- Human hair structure has been studied extensively for more than 70 years, but a complete picture of its local structure has proven elusive. But now, by combining a submicron X-ray beam with cross-section geometry, a team of researchers has detected new structural features of human hair.
A new discovery about the structure of human hair is likely to change the way scientists and researchers, as well as the cosmetics industry, view and explore it in the future.
Human hair structure has been studied extensively for more than 70 years, but a complete picture of its local structure has proven elusive.
But now, by combining a submicron X-ray beam with cross-section geometry, a team of researchers in Brazil and New York has detected new structural features of human hair. During the American Crystallographic Association (ACA) 2015 Meeting, which will be held in Philadelphia from July 25-29, Vesna Stanic, a scientist working at the Brazilian Synchrotron Light Source, will present an abstract, “Local and average structure of human hair,” describing their discovery and methods.
If you’ve heard of “keratin,” you may already know that human hair consists primarily of keratin molecules arranged in a hierarchical sort of structure, in which the fundamental building block is known as an “intermediate filament.”

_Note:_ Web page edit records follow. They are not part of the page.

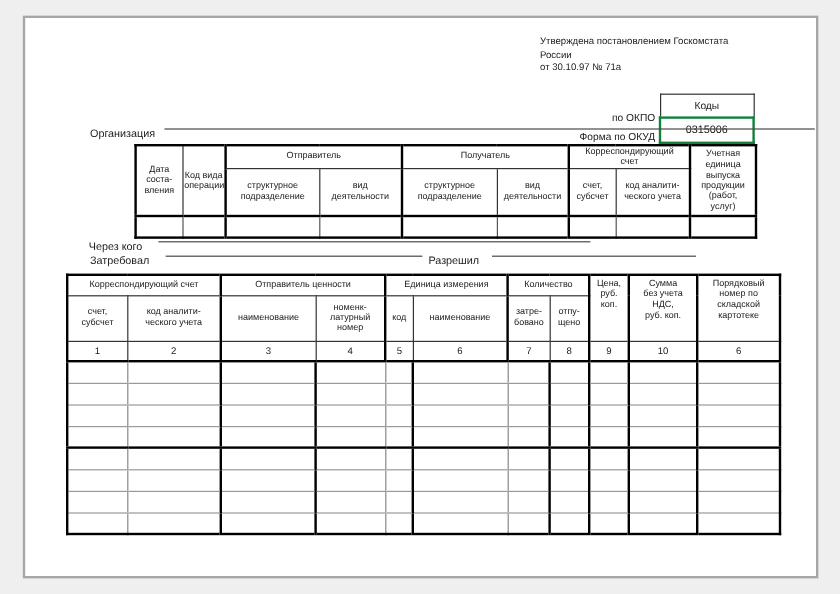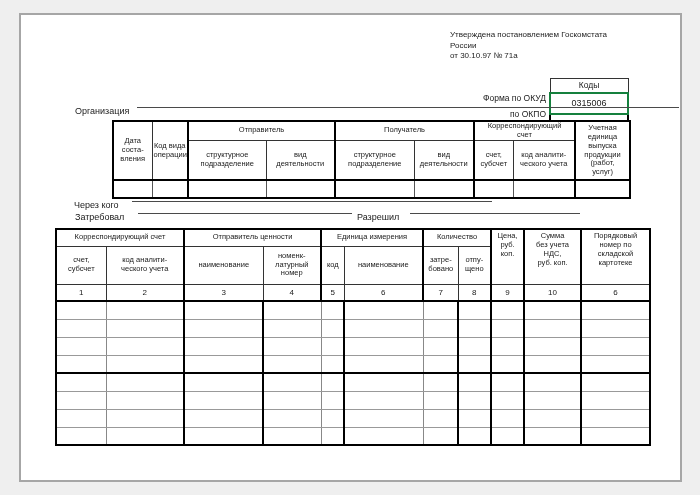--- a/index.html
+++ b/index.html
@@ -5,21 +5,21 @@
   html,body{margin:0;padding:0;}
   .canvas{position:relative;width:700px;height:495px;background:#efefef;overflow:hidden;
           font-family:"Liberation Sans",sans-serif;color:#1a1a1a;}
   .page{position:absolute;left:19px;top:13px;width:663px;height:469px;box-sizing:border-box;
         background:#ffffff;border:2px solid #a6a6a6;}
   .abs{position:absolute;}
   .pre{white-space:pre-line;}
   .form-info{left:450px;top:30px;font-size:8px;line-height:10.6px;color:#222;}
   .codes-tbl{left:549px;top:78px;border-collapse:collapse;table-layout:fixed;}
   .codes-tbl td{box-sizing:border-box;width:78px;text-align:center;padding:0;}
-  .codes-hdr{border:1px solid #333;height:14px;font-size:8.5px;}
+  .codes-hdr{border:1px solid #333;height:19px;font-size:8.5px;}
   .codes-val{border:2px solid #15803d;height:21px;font-size:9px;}
   .codes-empty{border:2px solid #000;height:17px;}
   .code-labels{left:400px;top:90px;width:146px;text-align:right;font-size:8.5px;line-height:16px;}
   .title{left:120px;top:85px;width:440px;text-align:center;font-size:11px;font-weight:bold;letter-spacing:.2px;}
   .num-line{display:inline-block;width:36px;height:9px;border-bottom:1.5px solid #000;margin-left:2px;}
   .lbl{position:absolute;font-size:9px;}
   .hline{position:absolute;height:1px;border-bottom:1px solid #4a4a4a;}
   table.frm{position:absolute;border-collapse:collapse;table-layout:fixed;border:2px solid #000;background:#fff;}
   table.frm th,table.frm td{box-sizing:border-box;padding:0 1px;margin:0;font-weight:normal;
         text-align:center;vertical-align:middle;overflow:hidden;}
@@ -59,22 +59,22 @@
     <tr>
           <td class="codes-val">0315006</td>
         </tr>
     <tr>
           <td class="codes-empty"></td>
         </tr>
   </tbody>
     </table>
 
   <div class="abs code-labels">
+    <div>по ОКПО</div>
     <div>Форма по ОКУД</div>
-    <div>по ОКПО</div>
   </div>
 
 
   <div class="lbl" style="left:75px;top:106px;">Организация</div>
   <div class="hline" style="left:137px;top:106px;width:542px;"></div>
 
   <table id="info-tbl" class="frm" style="left:112px;top:120px;width:517px;">
     <colgroup>
       <col style="width:39px">
         <col style="width:36px">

While studying materials used for hair treatments, Stanic wondered what effect these treatments were having on the diffraction pattern of the hair. X-ray diffraction patterns of a given material can reveal the local arrangement of molecular and atomic structure.
Although diffraction patterns have been examined and reported in several publications in the past, they involved bundles of hair fibers or microdiffraction on single hair fibers — and, most significantly, the X-ray beam was always oriented perpendicular to the hair fiber axis.
So Stanic decided to take a closer look at the diffraction pattern of the hair by measuring it with an X-ray beam aimed parallel — rather than perpendicular — to the hair axis. “I wanted to use a submicron X-ray beam, so I asked colleague Kenneth Evans-Lutterodt to perform an experiment on the microdiffraction beamline at Brookhaven National Laboratory,” she added.
Using a submicron X-ray beam and transmission electron microscopy, they were able to spatially resolve the local structure of the three main regions of human hair: medulla, cortex and cuticle.
“We performed a full diffraction map from a 30-micron-thick cross section of hair, with an incident beam parallel to the hair axis and then compared it to the diffraction map with the beam perpendicular to the hair axis,” noted Stanic.
What they found
The researchers found an additional, previously unobserved structural region in the cortex near the cuticle boundary. “We also discovered that within the cuticle a key diffraction feature of the alpha keratin is absent — indicating the presence of beta keratin instead of the alpha keratin phase,” said Stanic. Until now, it was believed that keratin in the whole hair had only an alpha conformation, she explained.
The work “provides irrefutable experimental evidence of the hair phase variation across the three main regions of hair and is an important step toward gaining a better understanding of hierarchical ordering of the intermediate filaments of keratin,” she said. “It also highlights the importance of using a submicron X-ray beam to unravel the structures of poorly ordered, multiphase systems such as hair.”
The team believes the cosmetics industry will benefit from their findings. “If the goal of the cosmetics industry is to make new and better products for hair, then it’s absolutely critical for them to understand the local structure of hair and the effects their products are having at the molecular level,” Stanic added.